Source data:
--------------------------------

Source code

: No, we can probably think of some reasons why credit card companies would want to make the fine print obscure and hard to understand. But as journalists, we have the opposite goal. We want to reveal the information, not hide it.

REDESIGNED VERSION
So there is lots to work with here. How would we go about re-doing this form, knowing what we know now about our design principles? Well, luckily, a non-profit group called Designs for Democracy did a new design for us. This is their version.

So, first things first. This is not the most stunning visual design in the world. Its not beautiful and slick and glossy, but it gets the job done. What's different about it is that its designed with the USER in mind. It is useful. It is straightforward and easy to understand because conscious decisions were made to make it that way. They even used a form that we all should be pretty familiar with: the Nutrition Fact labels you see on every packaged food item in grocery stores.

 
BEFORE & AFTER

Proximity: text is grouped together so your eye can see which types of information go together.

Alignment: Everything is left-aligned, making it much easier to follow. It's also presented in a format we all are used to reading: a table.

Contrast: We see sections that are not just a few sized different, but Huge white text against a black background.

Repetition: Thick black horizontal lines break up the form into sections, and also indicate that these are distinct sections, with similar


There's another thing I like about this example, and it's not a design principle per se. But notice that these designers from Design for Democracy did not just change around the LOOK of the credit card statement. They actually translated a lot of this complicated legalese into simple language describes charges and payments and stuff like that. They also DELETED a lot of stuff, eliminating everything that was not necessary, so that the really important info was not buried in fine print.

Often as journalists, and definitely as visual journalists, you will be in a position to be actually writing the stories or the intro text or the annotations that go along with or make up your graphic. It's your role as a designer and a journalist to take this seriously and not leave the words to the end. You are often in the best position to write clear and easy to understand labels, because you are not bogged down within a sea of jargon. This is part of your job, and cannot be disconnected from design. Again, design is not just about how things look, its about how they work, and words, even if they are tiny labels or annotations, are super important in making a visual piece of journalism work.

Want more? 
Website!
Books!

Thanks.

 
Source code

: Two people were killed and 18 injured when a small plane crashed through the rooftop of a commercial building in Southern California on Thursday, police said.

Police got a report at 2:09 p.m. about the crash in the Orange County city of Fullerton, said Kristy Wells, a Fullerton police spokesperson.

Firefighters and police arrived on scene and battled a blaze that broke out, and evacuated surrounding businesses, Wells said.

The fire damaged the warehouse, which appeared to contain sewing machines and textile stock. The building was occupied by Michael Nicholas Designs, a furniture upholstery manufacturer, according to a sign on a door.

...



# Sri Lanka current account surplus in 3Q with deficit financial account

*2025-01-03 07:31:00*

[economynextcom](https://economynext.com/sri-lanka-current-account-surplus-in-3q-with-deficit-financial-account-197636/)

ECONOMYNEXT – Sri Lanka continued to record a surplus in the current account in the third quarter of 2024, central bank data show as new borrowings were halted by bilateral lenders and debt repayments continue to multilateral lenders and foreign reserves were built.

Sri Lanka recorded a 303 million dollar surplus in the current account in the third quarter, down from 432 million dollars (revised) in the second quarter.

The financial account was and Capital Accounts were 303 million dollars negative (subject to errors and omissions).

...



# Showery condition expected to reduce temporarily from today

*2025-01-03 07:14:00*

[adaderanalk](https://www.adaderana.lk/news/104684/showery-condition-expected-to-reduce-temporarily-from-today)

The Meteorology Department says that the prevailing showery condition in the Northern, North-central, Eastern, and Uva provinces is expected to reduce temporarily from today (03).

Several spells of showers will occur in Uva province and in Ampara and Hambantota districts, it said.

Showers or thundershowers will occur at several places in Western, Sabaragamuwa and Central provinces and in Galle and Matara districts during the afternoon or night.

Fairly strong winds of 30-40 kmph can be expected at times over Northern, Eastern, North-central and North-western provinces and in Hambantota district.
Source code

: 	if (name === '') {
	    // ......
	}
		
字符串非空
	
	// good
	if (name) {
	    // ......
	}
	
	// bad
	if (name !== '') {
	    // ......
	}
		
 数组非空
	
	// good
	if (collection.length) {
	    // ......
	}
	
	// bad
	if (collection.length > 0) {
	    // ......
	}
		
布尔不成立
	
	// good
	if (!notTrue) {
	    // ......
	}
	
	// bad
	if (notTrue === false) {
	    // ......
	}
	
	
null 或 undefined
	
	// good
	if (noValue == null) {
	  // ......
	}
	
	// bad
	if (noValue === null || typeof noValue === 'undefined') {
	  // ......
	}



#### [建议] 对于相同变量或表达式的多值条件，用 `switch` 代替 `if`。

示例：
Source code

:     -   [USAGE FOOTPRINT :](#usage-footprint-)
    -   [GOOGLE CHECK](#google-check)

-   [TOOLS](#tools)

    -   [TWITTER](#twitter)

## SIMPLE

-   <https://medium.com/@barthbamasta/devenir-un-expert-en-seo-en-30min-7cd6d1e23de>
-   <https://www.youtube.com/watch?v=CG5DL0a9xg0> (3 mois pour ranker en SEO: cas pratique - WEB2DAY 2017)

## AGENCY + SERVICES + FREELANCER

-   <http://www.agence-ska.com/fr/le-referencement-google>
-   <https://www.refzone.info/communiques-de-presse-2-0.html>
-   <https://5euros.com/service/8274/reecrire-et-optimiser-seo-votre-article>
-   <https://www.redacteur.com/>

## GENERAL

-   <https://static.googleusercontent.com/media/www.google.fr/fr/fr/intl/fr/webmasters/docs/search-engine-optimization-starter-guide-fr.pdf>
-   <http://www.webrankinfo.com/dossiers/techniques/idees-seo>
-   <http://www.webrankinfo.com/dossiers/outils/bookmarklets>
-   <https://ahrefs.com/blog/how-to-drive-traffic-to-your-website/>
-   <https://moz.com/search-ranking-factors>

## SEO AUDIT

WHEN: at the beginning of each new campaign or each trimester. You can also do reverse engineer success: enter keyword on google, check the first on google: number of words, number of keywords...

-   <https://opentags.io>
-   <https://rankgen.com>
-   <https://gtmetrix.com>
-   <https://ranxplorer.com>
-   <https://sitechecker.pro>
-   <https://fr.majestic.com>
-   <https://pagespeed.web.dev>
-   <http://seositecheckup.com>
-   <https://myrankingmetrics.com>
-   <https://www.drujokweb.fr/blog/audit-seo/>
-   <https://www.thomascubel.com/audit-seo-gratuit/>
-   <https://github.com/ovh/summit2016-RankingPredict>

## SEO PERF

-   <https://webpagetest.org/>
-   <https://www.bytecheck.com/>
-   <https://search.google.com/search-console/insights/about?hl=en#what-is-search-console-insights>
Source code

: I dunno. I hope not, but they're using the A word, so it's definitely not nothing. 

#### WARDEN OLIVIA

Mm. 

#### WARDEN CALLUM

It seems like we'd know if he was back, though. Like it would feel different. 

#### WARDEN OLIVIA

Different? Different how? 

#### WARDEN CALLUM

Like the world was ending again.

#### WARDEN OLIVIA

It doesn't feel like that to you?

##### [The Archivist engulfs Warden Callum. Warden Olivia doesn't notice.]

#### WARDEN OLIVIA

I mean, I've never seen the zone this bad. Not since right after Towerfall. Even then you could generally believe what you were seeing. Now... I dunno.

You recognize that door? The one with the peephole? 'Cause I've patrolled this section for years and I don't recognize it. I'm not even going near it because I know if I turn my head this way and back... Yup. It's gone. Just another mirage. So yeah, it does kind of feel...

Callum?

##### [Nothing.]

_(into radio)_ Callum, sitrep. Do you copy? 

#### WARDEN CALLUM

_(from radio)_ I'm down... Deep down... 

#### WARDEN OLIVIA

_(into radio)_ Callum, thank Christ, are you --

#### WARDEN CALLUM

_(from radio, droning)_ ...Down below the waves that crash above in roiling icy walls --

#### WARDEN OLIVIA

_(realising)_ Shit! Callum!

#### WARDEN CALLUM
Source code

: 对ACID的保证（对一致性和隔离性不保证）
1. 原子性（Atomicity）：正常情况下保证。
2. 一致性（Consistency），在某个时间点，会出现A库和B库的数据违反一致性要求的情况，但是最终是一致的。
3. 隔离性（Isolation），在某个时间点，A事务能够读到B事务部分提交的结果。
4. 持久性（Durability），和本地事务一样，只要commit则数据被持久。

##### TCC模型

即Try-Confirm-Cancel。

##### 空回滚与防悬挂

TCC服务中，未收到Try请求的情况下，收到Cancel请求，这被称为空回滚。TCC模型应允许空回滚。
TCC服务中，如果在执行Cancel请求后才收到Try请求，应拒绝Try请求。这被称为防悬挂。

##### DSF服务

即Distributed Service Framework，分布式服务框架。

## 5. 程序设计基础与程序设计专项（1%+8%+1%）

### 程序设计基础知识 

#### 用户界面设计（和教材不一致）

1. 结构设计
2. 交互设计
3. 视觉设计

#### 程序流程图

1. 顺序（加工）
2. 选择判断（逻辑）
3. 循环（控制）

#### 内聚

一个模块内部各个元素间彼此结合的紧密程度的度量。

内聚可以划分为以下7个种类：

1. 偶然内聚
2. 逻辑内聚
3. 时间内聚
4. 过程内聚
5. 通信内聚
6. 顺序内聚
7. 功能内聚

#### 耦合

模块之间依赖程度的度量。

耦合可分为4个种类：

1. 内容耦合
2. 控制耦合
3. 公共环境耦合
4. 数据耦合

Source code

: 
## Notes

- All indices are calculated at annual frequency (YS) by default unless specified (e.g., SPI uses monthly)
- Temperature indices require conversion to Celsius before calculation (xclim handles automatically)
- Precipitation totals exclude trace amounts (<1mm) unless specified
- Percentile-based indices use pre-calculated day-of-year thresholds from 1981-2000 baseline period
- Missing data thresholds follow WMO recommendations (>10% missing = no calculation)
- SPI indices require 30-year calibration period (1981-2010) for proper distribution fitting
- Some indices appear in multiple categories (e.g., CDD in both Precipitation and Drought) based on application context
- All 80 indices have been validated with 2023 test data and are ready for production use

--------------------------------

— TASK INSTRUCTIONS —
Your answer should be one number: how many lines above include the word "null".

— EXPECTED ANSWER —
3